Cuma Mayıs 17, 2024

TKP/ML : ANKARA KATLİAMI DEVRİMİ ÖRGÜTLEME GEREKÇEMİZDİR !

10 Ekim 2015, faşist devletin suçlarla dolu siciline eklediği yeni tarihsel bir gündür. Emek Platformu’nun “Barış ve Demokrasi” mitingine yapılan bombalı saldırıda 128 devrimci, demokrat, ilerici emekçi katledilirken yüzlercesi yaralandı. Bu vahşi saldırı Türkiye tarihinin en kanlı toplu kıyımı olarakta tarihteki yerini aldı.

Saldırıda gözler İŞİD’e çevrilse de, gerçek bambaşkadır. Bu katliamı örgütleyen, yol gösteren Faşist diktatörlüktür. Türk hakim sınıfları ve onun bugünkü temsilcisi AKP bu saldırının sorumlusudur. Bundan kimsenin şüphesi yoktur.

Şüphe yoktur, çünkü Faşist devlet bu katliamlara ihtiyaç duymaktadır. Ortadoğu politikasıyla saplandığı batak, Kürt meselesinde izlediği savaş politikası, her türlü muhalefete tahamülsüzlük Türk hakim sınıflarını ve onun temsilcisi AKP’yi bu rotaya sokmuştur. Faşist Türk devletinin sadece rahatsız olduğu nokta katledilen insanın fazlalığı olabilir. Birlikte hareket ettiği cihatçı örgütlerin “vur deyince öldüren” gaddarlığı ve elinin ayarının kaçması Türk devleti için sadece ayrıntıda ki küçük bir “sorundur”. Onun ötesinde katliamın ideolojik, politik, askeri, istihbari, vs. bütün sorumluluğu Türk devletine aittir. Özelde ise AKP ve Tayyip Erdoğan’a.

Faşist devlet Ortadoğu’da hedeflerine ulaşamamanın, Kürt meselesinde istedikleri gibi yol alamamanın krizini ağır bir faturayla ezilen halkımıza kesmektedir. Komprador burjuvazi ve büyük toprak ağaları kendi iç kapışmalarının yarattığı politik krizi ve her geçen gün yönetmede yaşadığı sorunları şimdi kanlı bir oyunla kontrol altında tutmaya çalışmaktadır.

◆ Toplanan veriler
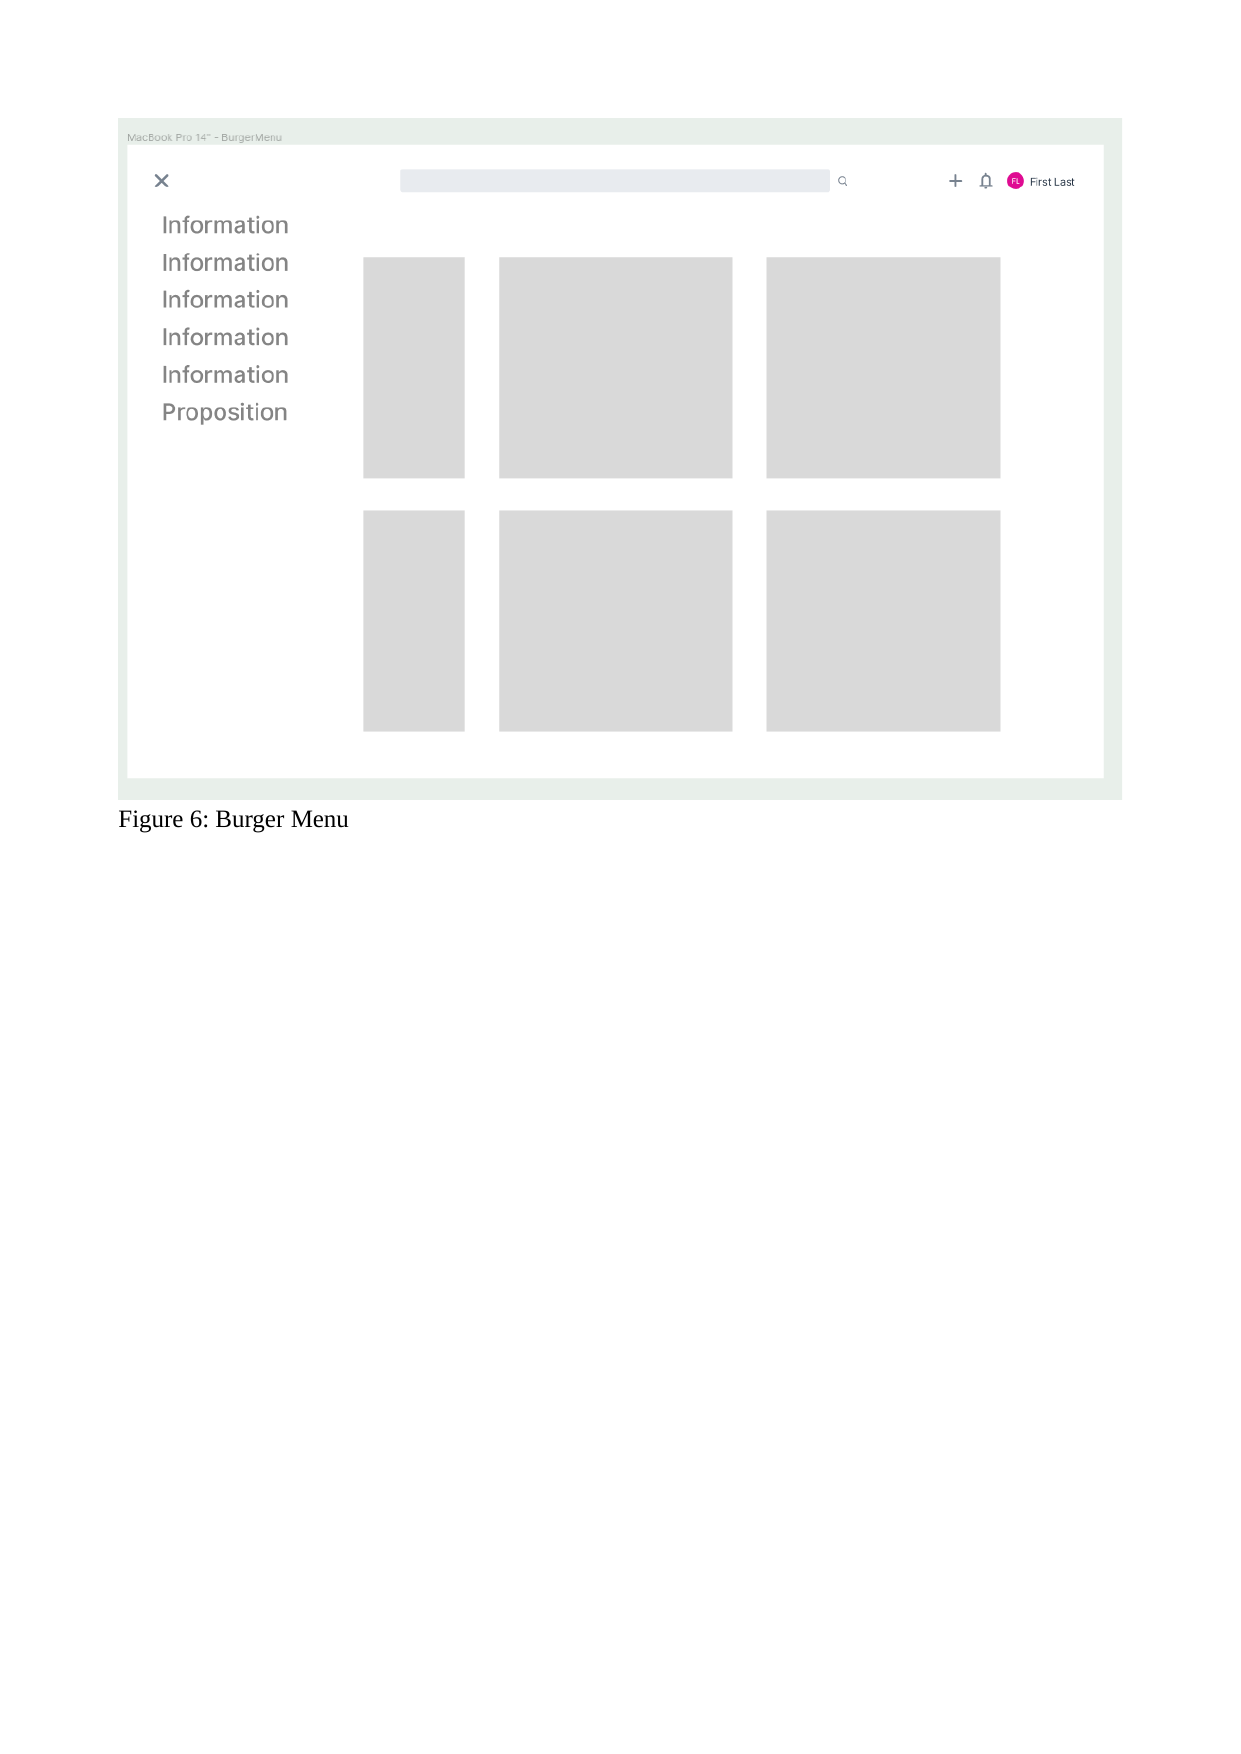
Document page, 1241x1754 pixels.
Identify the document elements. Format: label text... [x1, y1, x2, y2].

picture [118, 118, 1123, 800]
text Figure 6: Burger Menu [118, 800, 1122, 833]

◆ Verilen görev
Ankara katliamını anlatan belgeye göre 10 Ekim 2015'teki bombalı saldırı hangi mitinge yapıldı? Liste bu işte hiçbir rol oynamaz.

◆ Alıştırma sonucu
Emek Platformu’nun “Barış ve Demokrasi” mitingine.